Stated task> Tally the lines in the items below that contain the string "Observed", and reply with that number alone.
══════
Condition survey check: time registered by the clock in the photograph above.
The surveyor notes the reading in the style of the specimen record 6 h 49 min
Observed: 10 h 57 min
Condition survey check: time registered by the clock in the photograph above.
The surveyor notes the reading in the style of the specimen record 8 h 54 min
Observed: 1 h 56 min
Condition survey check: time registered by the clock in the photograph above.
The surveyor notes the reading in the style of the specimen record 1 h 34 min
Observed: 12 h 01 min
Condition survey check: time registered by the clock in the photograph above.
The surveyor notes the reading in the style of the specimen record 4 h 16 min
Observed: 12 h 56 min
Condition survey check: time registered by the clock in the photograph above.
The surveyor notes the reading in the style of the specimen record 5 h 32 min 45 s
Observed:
══════
Task result> 5